I'd be the Abby Normal on the left.

I met with the surgeon the next day, and he confirmed that I'm a perfect candidate for the Heller Myotomy but probably not the Fundoplication. While reflux is a fairly common result of the procedure (i.e. opening the esophagus up so everything can get down to the stomach also opens the gate for acid coming back up), he feels that adding restriction back to the lower esophagus can encourage recurrence of the achalasia. Heartburn in exchange for being able to eat again feels like a fair enough trade to me, as does the hopeful prevention of additional surgery down the road.

So I'm scheduled for the laparoscopic Heller Myotomy (4-5 small abdominal incisions) on February 25, with a planned overnight in the hospital, another swallow test the next morning to check for leaks, a return home, and about a week off work. Of course, while hopeful, I don't put a ton of stock in expected recovery times. After all, when you "expect," you cross your Pee and See Tea. Yeah, I know that's a stretch. Point is, the only things that are certain in life are death, taxes, and change. And I'm okay with that.

This latest chapter has been a good test of acceptance for me, in all its forms:

  • There's acceptance as resignation;
  • Acceptance as the relatively peaceful state at the end of the five stages of Kubler-Ross grief;
  • And acceptance as grin-and-bear-it tolerance.
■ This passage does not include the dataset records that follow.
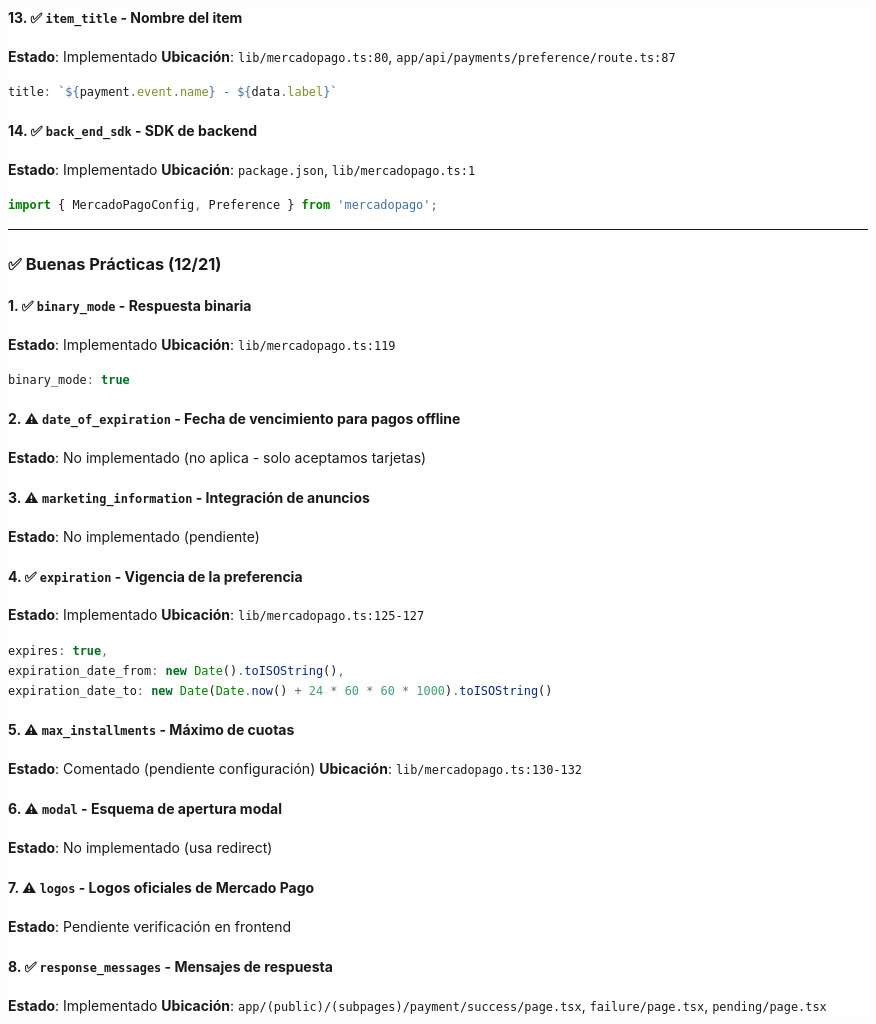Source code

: #### 13. ✅ `item_title` - Nombre del item
**Estado**: Implementado
**Ubicación**: `lib/mercadopago.ts:80`, `app/api/payments/preference/route.ts:87`
```typescript
title: `${payment.event.name} - ${data.label}`
```

#### 14. ✅ `back_end_sdk` - SDK de backend
**Estado**: Implementado
**Ubicación**: `package.json`, `lib/mercadopago.ts:1`
```typescript
import { MercadoPagoConfig, Preference } from 'mercadopago';
```

---

### ✅ Buenas Prácticas (12/21)

#### 1. ✅ `binary_mode` - Respuesta binaria
**Estado**: Implementado
**Ubicación**: `lib/mercadopago.ts:119`
```typescript
binary_mode: true
```

#### 2. ⚠️ `date_of_expiration` - Fecha de vencimiento para pagos offline
**Estado**: No implementado (no aplica - solo aceptamos tarjetas)

#### 3. ⚠️ `marketing_information` - Integración de anuncios
**Estado**: No implementado (pendiente)

#### 4. ✅ `expiration` - Vigencia de la preferencia
**Estado**: Implementado
**Ubicación**: `lib/mercadopago.ts:125-127`
```typescript
expires: true,
expiration_date_from: new Date().toISOString(),
expiration_date_to: new Date(Date.now() + 24 * 60 * 60 * 1000).toISOString()
```

#### 5. ⚠️ `max_installments` - Máximo de cuotas
**Estado**: Comentado (pendiente configuración)
**Ubicación**: `lib/mercadopago.ts:130-132`

#### 6. ⚠️ `modal` - Esquema de apertura modal
**Estado**: No implementado (usa redirect)

#### 7. ⚠️ `logos` - Logos oficiales de Mercado Pago
**Estado**: Pendiente verificación en frontend

#### 8. ✅ `response_messages` - Mensajes de respuesta
**Estado**: Implementado
**Ubicación**: `app/(public)/(subpages)/payment/success/page.tsx`, `failure/page.tsx`, `pending/page.tsx`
As long as we're on that topic, why is The Museum of Tolerance about anti-Semitism and racism, as if putting up with minorities is something special that needs to be taught? Isn't it actually a Museum of the History of Intolerance, in which case the goal is to foster inherent Acceptance and Inclusion, not begrudging Tolerance?

Sorry. I know I digress. But over the past six months or so, I've been told a number of times that my situation was "unacceptable." And while I respect that what I've experienced is unpleasant for others to witness, I have to make peace with it on my own terms. That's the kind of Acceptance I'm aiming to achieve.